AIDS Awareness Month: a Poignant, Personal Experience
I remember when I found out that a close family member of mine was HIV positive. It was Thanksgiving Day, 1999. My mom had cooked an amazing dinner as usual. Post dinner, everyone settled in for conversation and television. My dad was nowhere to be found. After much searching, I found him outside on the front stoop talking to our family member. Now, emotional comfort and support is not one of my father’s strong areas, so when I saw my father comforting this family member, I realized it was serious.
The evening continued, and family trickled out to their homes. It was at this time my Dad told us that our family member was HIV positive, and had been since 1995. I come from a very accepting family, primarily because of my mother. My father grew up in rural Missouri and was much slower to progress his mindset.
In years that followed, we continued to host holiday dinners, the family continued to attend, but the tension that permeated the air and infiltrated hearts anytime this particular family member enjoyed his share of our holiday meal or took a drink from his glass was transparent. My parents continued to treat him as they always had, and my sister and I followed their example. Fast forward to present day, and his HIV status is an afterthought.
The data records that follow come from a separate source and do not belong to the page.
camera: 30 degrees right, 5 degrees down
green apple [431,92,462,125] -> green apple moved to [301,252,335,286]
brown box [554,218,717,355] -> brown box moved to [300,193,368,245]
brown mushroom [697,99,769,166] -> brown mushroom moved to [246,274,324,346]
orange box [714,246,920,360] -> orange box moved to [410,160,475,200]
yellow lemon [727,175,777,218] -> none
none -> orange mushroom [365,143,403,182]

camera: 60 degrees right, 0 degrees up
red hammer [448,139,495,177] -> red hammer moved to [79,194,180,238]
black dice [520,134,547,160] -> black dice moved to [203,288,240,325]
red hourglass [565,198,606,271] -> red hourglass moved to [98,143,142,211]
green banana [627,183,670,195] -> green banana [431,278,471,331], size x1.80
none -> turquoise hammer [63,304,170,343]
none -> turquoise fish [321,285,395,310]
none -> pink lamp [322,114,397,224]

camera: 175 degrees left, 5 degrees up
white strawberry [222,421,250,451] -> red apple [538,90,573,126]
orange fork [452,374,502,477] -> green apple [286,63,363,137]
It took time, but our family is closer than ever.
I was taught about HIV and AIDS in the 1990s when the preferred method of deterring a potential diagnosis was fear. They thought if they scared us enough then we’d never contract the virus. What they actually did was leave an entire generation believing they would contract the virus from kissing and toilet seats. We still saw HIV and AIDS as an automatic death sentence which was accompanied by the requisite shunning from society.
When the stories of people like Ryan White and Magic Johnson came to light, we began to realize that this wasn’t a disease that only happened in the LGBTQ community, like we’d been told. This wasn’t a “lifestyle” disease. This was a disease that touched communities everywhere. It is my opinion that as more and more influential people came out as activists who promoted actual education about the disease, the heavy and stifling stigma of the disease began to lift. Focus began to shift from attacking those diagnosed with the virus to attacking the virus itself.
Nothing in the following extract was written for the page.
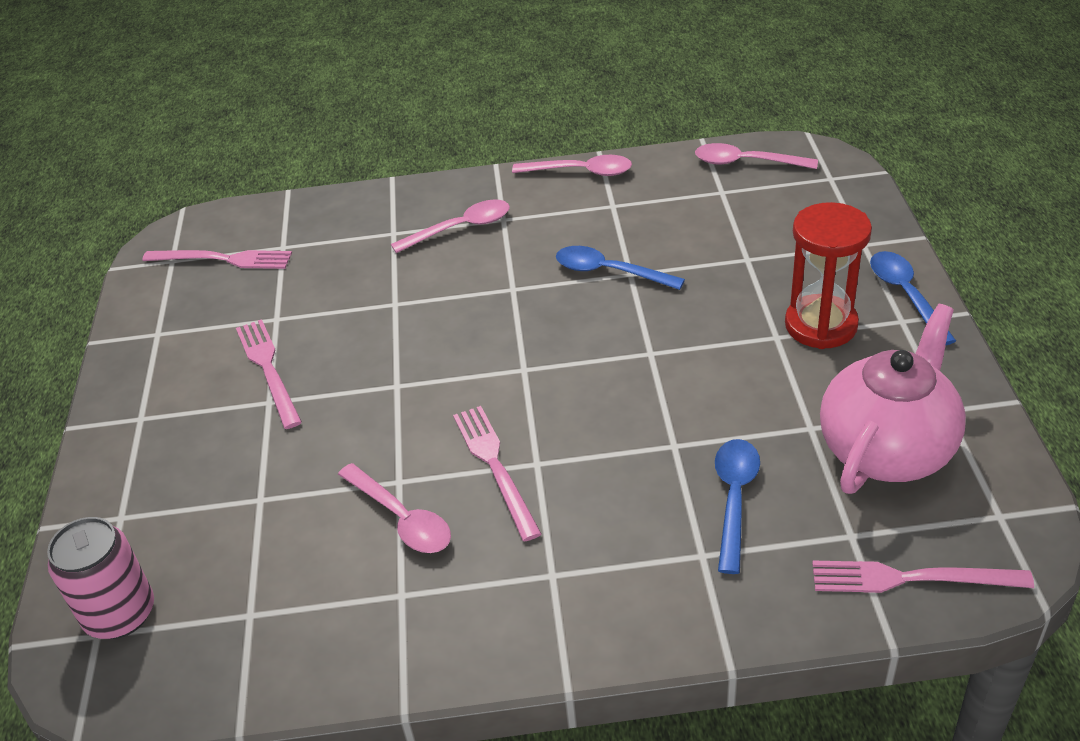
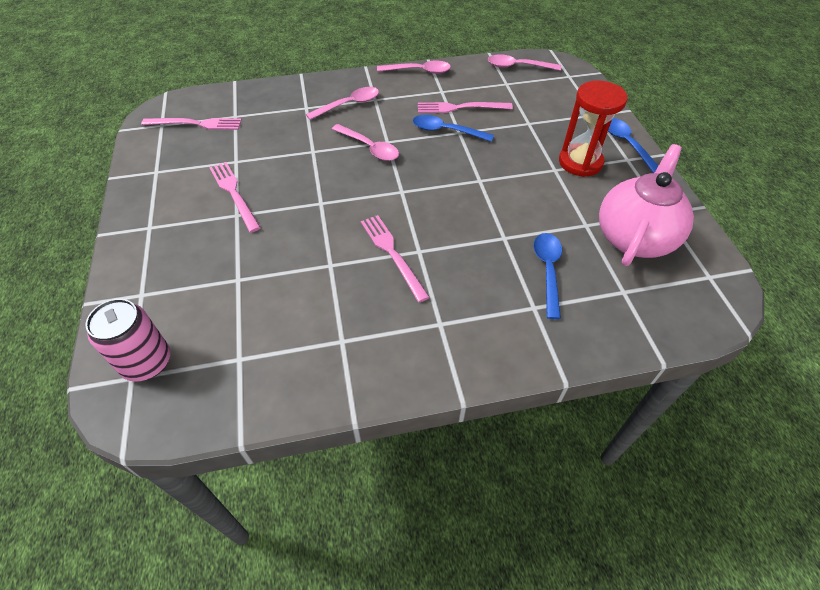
camera: 10 degrees left, 10 degrees up
pink spoon [338,463,451,553] -> pink spoon moved to [332,124,399,161]
pink fork [812,561,1034,593] -> pink fork moved to [418,102,513,113]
Currently, individuals with HIV or AIDS who are receiving treatment have a life expectancy close to that of the average individual not affected with the disease. There are support groups, dating sites, and continuing advancements in the management of the disease.
Things have changed. What did you learn about AIDs and HIV as a child? How has your understanding changed as an adult? How do you feel like we should all educate our children about AIDs? Discuss below.